An Update on my Work Crisis

This week was a blur. I ended up going to the ER again. I told them it was work related this time and they were shocked I didn’t say anything on the previous visit. I spent quite a lot of time in the ER but the doctor provided me with a medical note to return to work on Monday, July 7th.

Actually Monday and Tuesdays are my days off, so I didn’t have report to work until Wednesday. Instead I had to call in because the person who would drive me to work wasn’t going in at all. The other person who could drive me was off. So I just called in sick. Oh well.

I now have three people who I need to speak to about the accident. A third party company called Sedgwick that deals for LOA (Leaves of Absence). I also had to talk to a work comp claims adjuster at the headquarters who is handling my claim. Lastly, I also spoke with a AP (Asset Protection) coach (manager) at my store. This person wants this, the other wants something else and the third another thing. It’s all kind of overwhelming for me.

When I got to work last night, the coach asked if I was okay. “I told her ‘no’ I’m not because I have this person asking for this, another for this and another for this.” She said she has gone through the same thing (probably another lie) and it just takes time. Just do what you can by the deadlines they give you. It will all get settled in time. Meanwhile, she said that she put me in candy aisle for the night.

It took me four hours just to do one pallet and I had another one. Another associate finished the coffee aisle and helped me complete candy by around 6am. Then a team lead (supervisor) asked me to go to the the dairy team finish 97 (otherwise known as the meat wall). I laughed because I was pulled in the office saying that I was slowing down the dairy team and not getting things done in an appropriate time frame.

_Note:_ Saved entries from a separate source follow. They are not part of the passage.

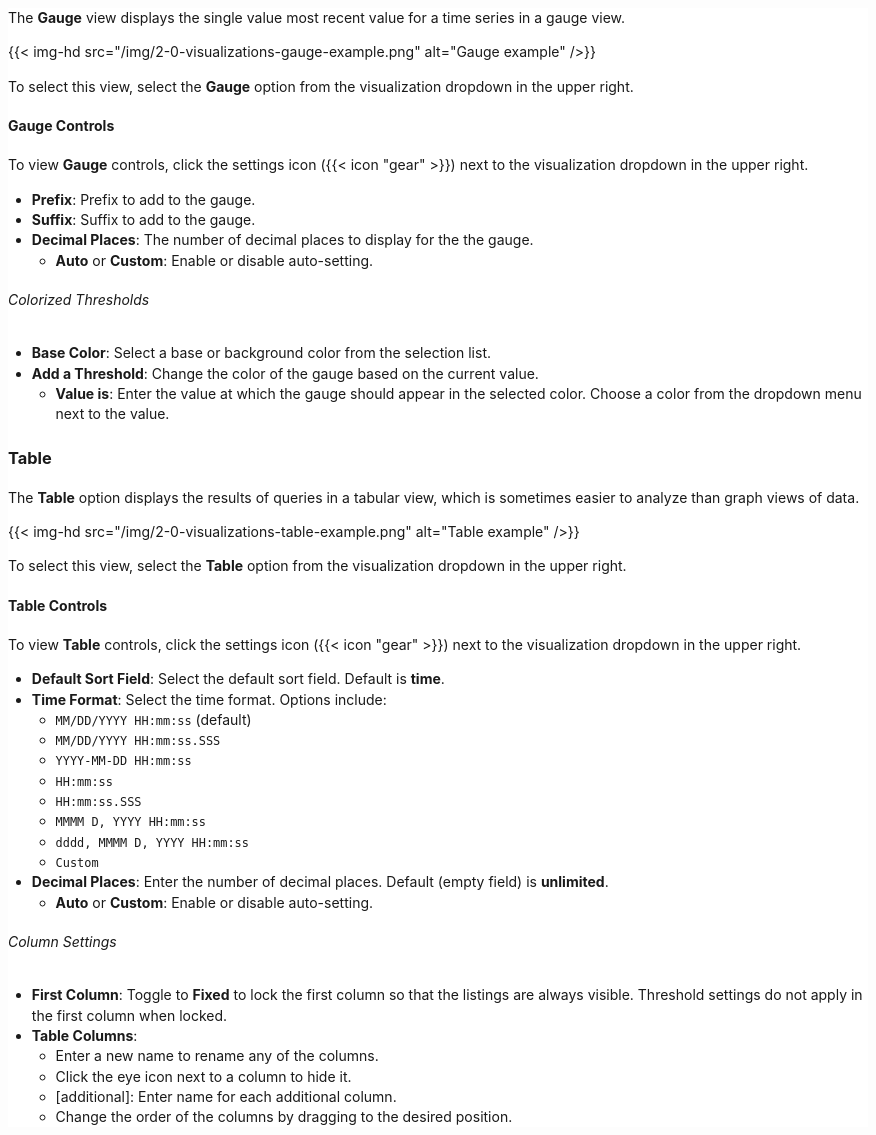The **Gauge** view displays the single value most recent value for a time series in a gauge view.

{{< img-hd src="/img/2-0-visualizations-gauge-example.png" alt="Gauge example" />}}

To select this view, select the **Gauge** option from the visualization dropdown in the upper right.

#### Gauge Controls

To view **Gauge** controls, click the settings icon ({{< icon "gear" >}}) next to
the visualization dropdown in the upper right.

- **Prefix**: Prefix to add to the gauge.
- **Suffix**: Suffix to add to the gauge.
- **Decimal Places**: The number of decimal places to display for the the gauge.
  - **Auto** or **Custom**: Enable or disable auto-setting.

###### Colorized Thresholds
- **Base Color**: Select a base or background color from the selection list.
- **Add a Threshold**: Change the color of the gauge based on the current value.
  - **Value is**: Enter the value at which the gauge should appear in the selected color.
    Choose a color from the dropdown menu next to the value.

### Table

The **Table** option displays the results of queries in a tabular view, which is
sometimes easier to analyze than graph views of data.

{{< img-hd src="/img/2-0-visualizations-table-example.png" alt="Table example" />}}

To select this view, select the **Table** option from the visualization dropdown in the upper right.

#### Table Controls

To view **Table** controls, click the settings icon ({{< icon "gear" >}}) next to
the visualization dropdown in the upper right.

- **Default Sort Field**: Select the default sort field. Default is **time**.
- **Time Format**: Select the time format. Options include:
    - `MM/DD/YYYY HH:mm:ss` (default)
    - `MM/DD/YYYY HH:mm:ss.SSS`
    - `YYYY-MM-DD HH:mm:ss`
    - `HH:mm:ss`
    - `HH:mm:ss.SSS`
    - `MMMM D, YYYY HH:mm:ss`
    - `dddd, MMMM D, YYYY HH:mm:ss`
    - `Custom`
- **Decimal Places**: Enter the number of decimal places. Default (empty field) is **unlimited**.
    - **Auto** or **Custom**: Enable or disable auto-setting.

###### Column Settings
- **First Column**: Toggle to **Fixed** to lock the first column so that the listings are always visible.
  Threshold settings do not apply in the first column when locked.
- **Table Columns**:
  - Enter a new name to rename any of the columns.
  - Click the eye icon next to a column to hide it.
  - [additional]: Enter name for each additional column.
  - Change the order of the columns by dragging to the desired position.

As I finished helping the dairy team, my leg was really bothering me. Again, I go above and beyond dismissing my personal problems to help get things done. But accused of not getting things done in a timely manner and asking to change to another position. Whatever!

I’m back at home with the leg up and it feels much better. I’m about attempt to take a walk around the block. The last couple of days I haven’t been able to. If begin to hurt, I turn right back around. I’m not risking falling, like I almost did in the ER. But I was told that I can’t sit stationary. I have to get up and walk around every hour, otherwise the symptoms will get worse. I tell everyone, I try to but I have ther priorities in my life (like all this paperwork to fill out for person1, person2 and person3). Honestly, it is Friday, so if I sent it they aren’t going to something with it until Monday. I”ll just take care of it on Monday.

I need to take better of myself and my cats. The cats have been begging for attention and I just tell them ‘no’ (because I’m involved in something else. That needs to change.) I have really slept a full night with all the stress over this situation and despite the heat and my cats, I really need to get to bed after my walk .Debating to cook dinner or not after my walk. It’s just a quick meal ready in 20 minutes. I just make sandwiches instead.

Anyway, I am dealing with things “one day at a time”. Stress is a big trigger for me and I Just want to drink more so I don’t have to feel the stress. But I’ve kept my word to my therapist, just two on weekdays and six or less on my weekends. I told him I failed last week. I did quite excessively perhaps four or five during the days off and on my weekend more than six, probably eight, ten or twelve but I wasn’t counting.

I don’t know why I can just stop drinking. I know I can, I just don’t want to. Current events piss me off. World events piss me off. The cats piss me off. Neighbor piss me off. Work is nothing but a shitshow ever day. I know that I don’t deal with the problems, it’s on me and I don’t blame anyone else.

When all this current event get settled, I hope I enjoy a day without the use of alcohol.